» **EXERCISE DIRECTIONS**
Copy out, line for line, the lines from the one containing "Brasil finaliza los Juegos" through the one containing "Laurent Nuñez afirma que la orden de", both included.

BEGIN RECORDS FOR PROCESSING

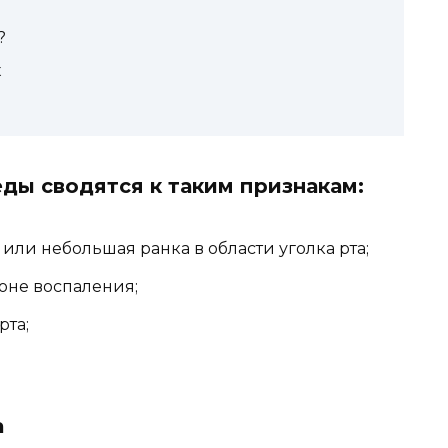
?
х
ды сводятся к таким признакам:
или небольшая ранка в области уголка рта;
оне воспаления;
рта;
а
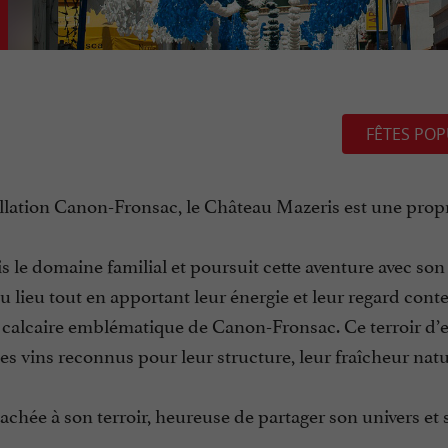
FÊTES POP
lation Canon-Fronsac, le Château Mazeris est une propr
 le domaine familial et poursuit cette aventure avec so
u lieu tout en apportant leur énergie et leur regard con
u calcaire emblématique de Canon-Fronsac. Ce terroir d’
es vins reconnus pour leur structure, leur fraîcheur natu
attachée à son terroir, heureuse de partager son univers et 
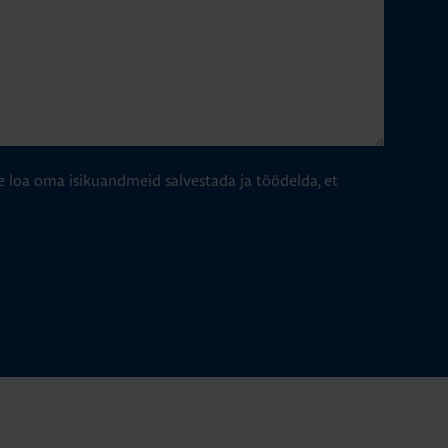
e loa oma isikuandmeid salvestada ja töödelda, et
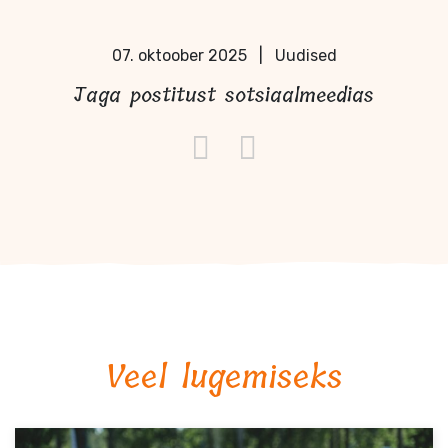
07. oktoober 2025
|
Uudised
Jaga postitust sotsiaalmeedias
Veel lugemiseks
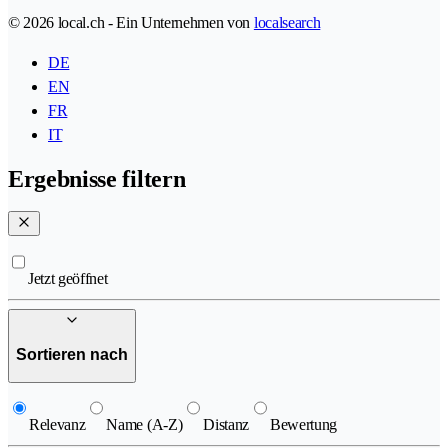
© 2026 local.ch - Ein Unternehmen von
localsearch
DE
EN
FR
IT
Ergebnisse filtern
Jetzt geöffnet
Sortieren nach
Relevanz
Name (A-Z)
Distanz
Bewertung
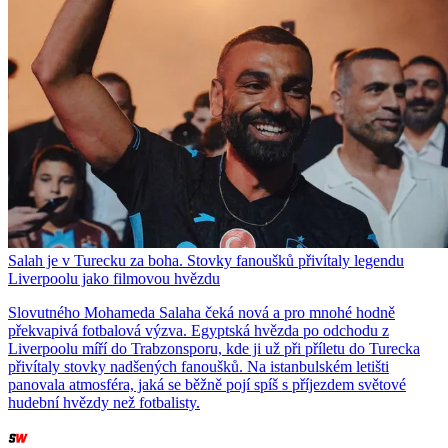
Salah je v Turecku za boha. Stovky fanoušků přivítaly legendu
Liverpoolu jako filmovou hvězdu
Slovutného Mohameda Salaha čeká nová a pro mnohé hodně
překvapivá fotbalová výzva. Egyptská hvězda po odchodu z
Liverpoolu míří do Trabzonsporu, kde ji už při příletu do Turecka
přivítaly stovky nadšených fanoušků. Na istanbulském letišti
panovala atmosféra, jaká se běžně pojí spíš s příjezdem světové
hudební hvězdy než fotbalisty.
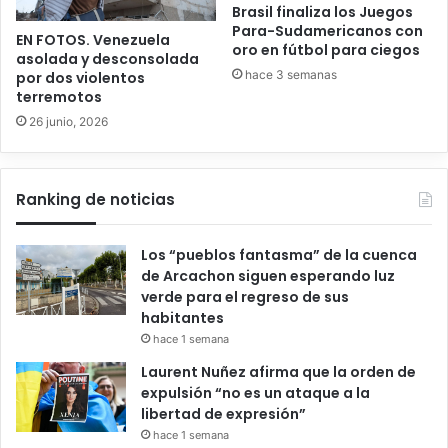
Brasil finaliza los Juegos
Para-Sudamericanos con
EN FOTOS. Venezuela
oro en fútbol para ciegos
asolada y desconsolada
hace 3 semanas
por dos violentos
terremotos
26 junio, 2026
Ranking de noticias
Los “pueblos fantasma” de la cuenca
de Arcachon siguen esperando luz
verde para el regreso de sus
habitantes
hace 1 semana
Laurent Nuñez afirma que la orden de
expulsión “no es un ataque a la
libertad de expresión”
hace 1 semana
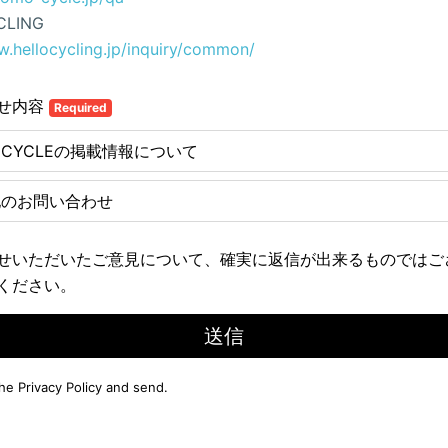
CLING
w.hellocycling.jp/inquiry/common/
せ内容
Required
E CYCLEの掲載情報について
他のお問い合わせ
せいただいたご意見について、確実に返信が出来るものではご
ください。
送信
the
Privacy Policy
and send.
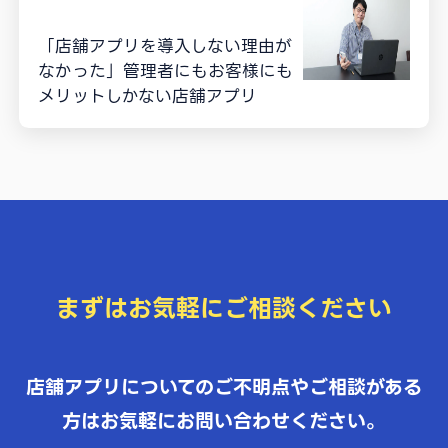
「店舗アプリを導入しない理由が
なかった」管理者にもお客様にも
メリットしかない店舗アプリ
まずはお気軽にご相談ください
店舗アプリについてのご不明点やご相談がある
方はお気軽にお問い合わせください。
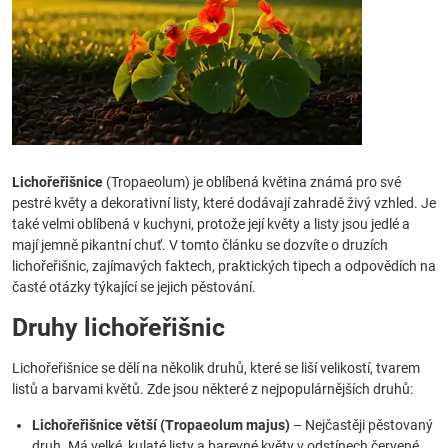
Lichořeřišnice
(Tropaeolum) je oblíbená květina známá pro své
pestré květy a dekorativní listy, které dodávají zahradě živý vzhled. Je
také velmi oblíbená v kuchyni, protože její květy a listy jsou jedlé a
mají jemně pikantní chuť. V tomto článku se dozvíte o druzích
lichořeřišnic, zajímavých faktech, praktických tipech a odpovědích na
časté otázky týkající se jejich pěstování.
Druhy lichořeřišnic
Lichořeřišnice se dělí na několik druhů, které se liší velikostí, tvarem
listů a barvami květů. Zde jsou některé z nejpopulárnějších druhů:
Lichořeřišnice větší (Tropaeolum majus)
– Nejčastěji pěstovaný
druh. Má velké, kulaté listy a barevné květy v odstínech červené,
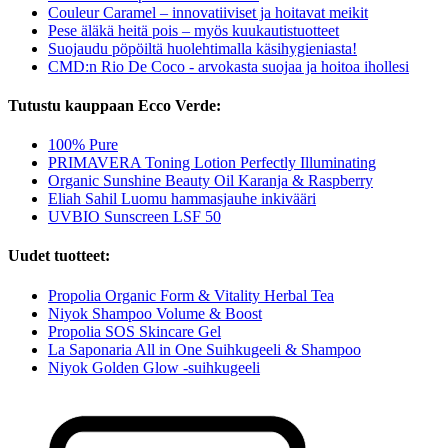
Couleur Caramel – innovatiiviset ja hoitavat meikit
Pese äläkä heitä pois – myös kuukautistuotteet
Suojaudu pöpöiltä huolehtimalla käsihygieniasta!
CMD:n Rio De Coco - arvokasta suojaa ja hoitoa ihollesi
Tutustu kauppaan Ecco Verde:
100% Pure
PRIMAVERA Toning Lotion Perfectly Illuminating
Organic Sunshine Beauty Oil Karanja & Raspberry
Eliah Sahil Luomu hammasjauhe inkivääri
UVBIO Sunscreen LSF 50
Uudet tuotteet:
Propolia Organic Form & Vitality Herbal Tea
Niyok Shampoo Volume & Boost
Propolia SOS Skincare Gel
La Saponaria All in One Suihkugeeli & Shampoo
Niyok Golden Glow -suihkugeeli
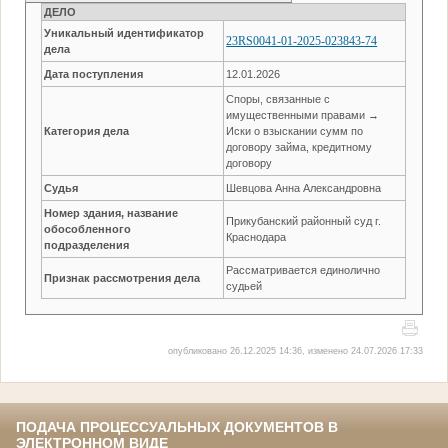
ДЕЛО
Уникальный идентификатор
23RS0041-01-2025-023843-74
дела
Дата поступления
12.01.2026
Споры, связанные с
имущественными правами →
Категория дела
Иски о взыскании сумм по
договору займа, кредитному
договору
Судья
Шевцова Анна Александровна
Номер здания, название
Прикубанский районный суд г.
обособленного
Краснодара
подразделения
Рассматривается единолично
Признак рассмотрения дела
судьей
опубликовано 26.12.2025 14:36, изменено 24.07.2026 17:33
ПОДАЧА ПРОЦЕССУАЛЬНЫХ ДОКУМЕНТОВ В
ЭЛЕКТРОННОМ ВИДЕ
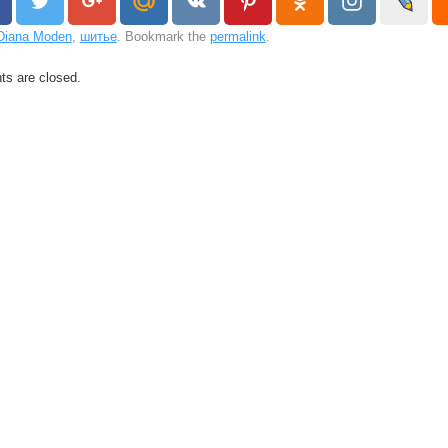
Diana Moden
,
шитье
. Bookmark the
permalink
.
s are closed.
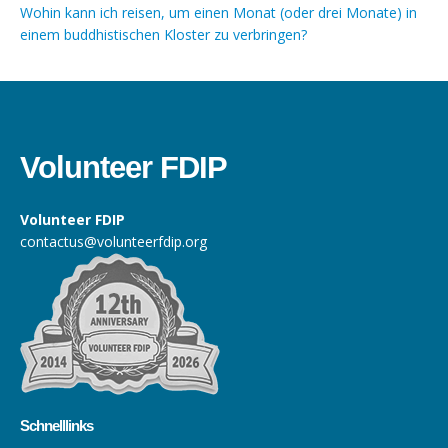
Wohin kann ich reisen, um einen Monat (oder drei Monate) in
einem buddhistischen Kloster zu verbringen?
Volunteer FDIP
Volunteer FDIP
contactus@volunteerfdip.org
Schnelllinks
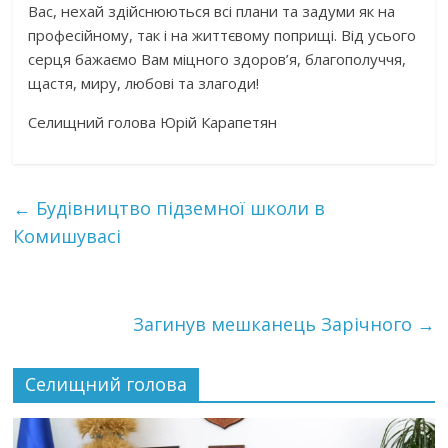
Вас, нехай здійснюються всі плани та задуми як на
професійному, так і на життєвому поприщі. Від усього
серця бажаємо Вам міцного здоров’я, благополуччя,
щастя, миру, любові та злагоди!
Селищний голова Юрій Карапетян
←
Будівництво підземної школи в
Комишувасі
Загинув мешканець Зарічного
→
Селищний голова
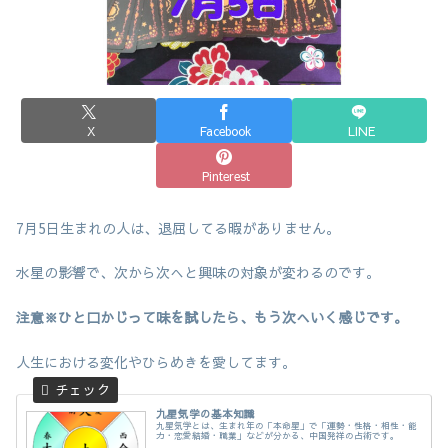
X
Facebook
LINE
Pinterest
7月5日生まれの人は、退屈してる暇がありません。
水星の影響で、次から次へと興味の対象が変わるのです。
注意※ひと口かじって味を試したら、もう次へいく感じです。
人生における変化やひらめきを愛してます。
九星気学の基本知識
九星気学とは、生まれ年の「本命星」で「運勢・性格・相性・能
力・恋愛結婚・職業」などが分かる、中国発祥の占術です。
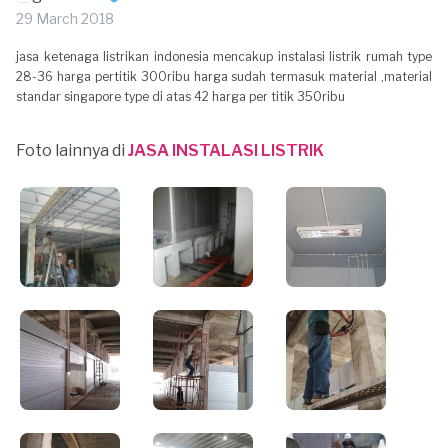
29 March 2018
jasa ketenaga listrikan indonesia mencakup instalasi listrik rumah type
28-36 harga pertitik 300ribu harga sudah termasuk material ,material
standar singapore type di atas 42 harga per titik 350ribu
Foto lainnya di
JASA INSTALASI LISTRIK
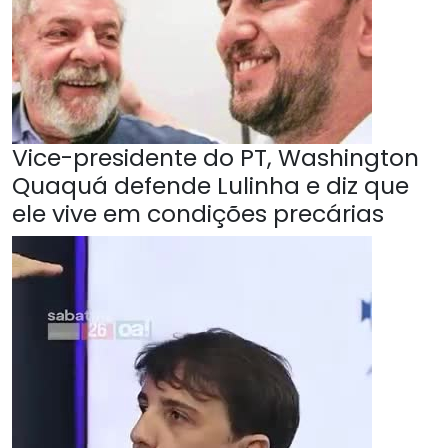
Vice-presidente do PT, Washington
Quaquá defende Lulinha e diz que
ele vive em condições precárias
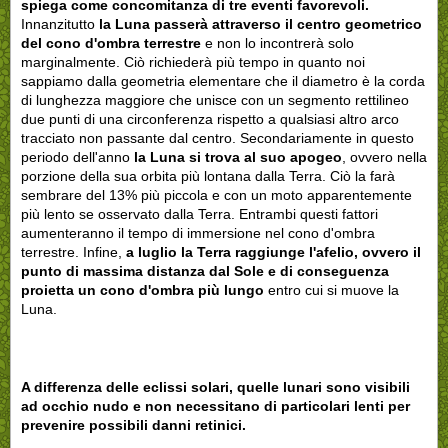
spiega come concomitanza di tre eventi favorevoli.
Innanzitutto
la Luna passerà attraverso il centro geometrico
del cono d'ombra terrestre
e non lo incontrerà solo
marginalmente. Ciò richiederà più tempo in quanto noi
sappiamo dalla geometria elementare che il diametro è la corda
di lunghezza maggiore che unisce con un segmento rettilineo
due punti di una circonferenza rispetto a qualsiasi altro arco
tracciato non passante dal centro. Secondariamente in questo
periodo dell'anno
la Luna si trova al suo apogeo
, ovvero nella
porzione della sua orbita più lontana dalla Terra. Ciò la farà
sembrare del 13% più piccola e con un moto apparentemente
più lento se osservato dalla Terra. Entrambi questi fattori
aumenteranno il tempo di immersione nel cono d'ombra
terrestre. Infine,
a luglio la Terra
raggiunge l'afelio, ovvero il
punto di massima distanza dal Sole
e di conseguenza
proietta un cono d'ombra più lungo
entro cui si muove la
Luna.
A differenza delle eclissi solari, quelle lunari sono visibili
ad occhio nudo e non necessitano di particolari lenti per
prevenire possibili danni retinici.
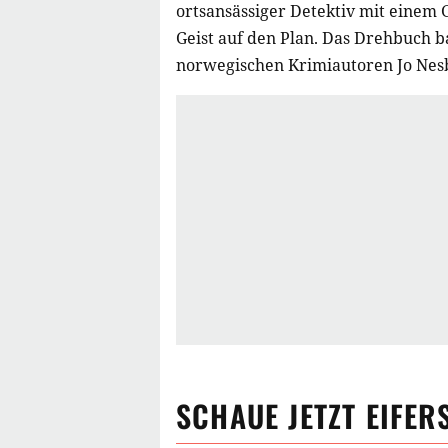
ortsansässiger Detektiv mit einem 
Geist auf den Plan. Das Drehbuch b
norwegischen Krimiautoren Jo Nesb
SCHAUE JETZT
EIFER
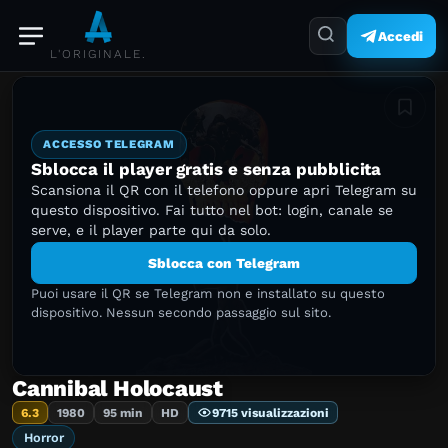
Accedi
L'ORIGINALE.
Aggiung
ACCESSO TELEGRAM
Sblocca il player gratis e senza pubblicita
Scansiona il QR con il telefono oppure apri Telegram su
questo dispositivo. Fai tutto nel bot: login, canale se
serve, e il player parte qui da solo.
Sblocca con Telegram
Puoi usare il QR se Telegram non e installato su questo
dispositivo. Nessun secondo passaggio sul sito.
Cannibal Holocaust
6.3
1980
95 min
HD
9715 visualizzazioni
Horror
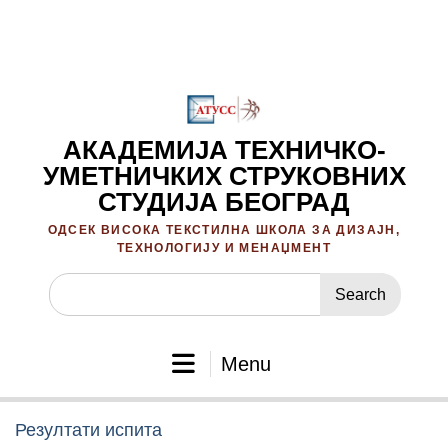
Skip
to
content
АКАДЕМИЈА ТЕХНИЧКО-
УМЕТНИЧКИХ СТРУКОВНИХ
СТУДИЈА БЕОГРАД
ОДСЕК ВИСОКА ТЕКСТИЛНА ШКОЛА ЗА ДИЗАЈН,
ТЕХНОЛОГИЈУ И МЕНАЏМЕНТ
Search
for:
Menu
Резултати испита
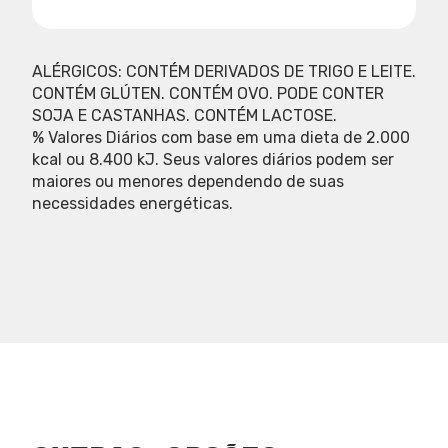
ALÉRGICOS: CONTÉM DERIVADOS DE TRIGO E LEITE.
CONTÉM GLÚTEN. CONTÉM OVO. PODE CONTER
SOJA E CASTANHAS. CONTÉM LACTOSE.
% Valores Diários com base em uma dieta de 2.000
kcal ou 8.400 kJ. Seus valores diários podem ser
maiores ou menores dependendo de suas
necessidades energéticas.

END RECORDS FOR PROCESSING

» **YOUR SOLUTION**
Brasil finaliza los Juegos
Para-Sudamericanos con
EN FOTOS. Venezuela
oro en fútbol para ciegos
asolada y desconsolada
hace 3 semanas
por dos violentos
terremotos
26 junio, 2026
Ranking de noticias
Los “pueblos fantasma” de la cuenca
de Arcachon siguen esperando luz
verde para el regreso de sus
habitantes
hace 1 semana
Laurent Nuñez afirma que la orden de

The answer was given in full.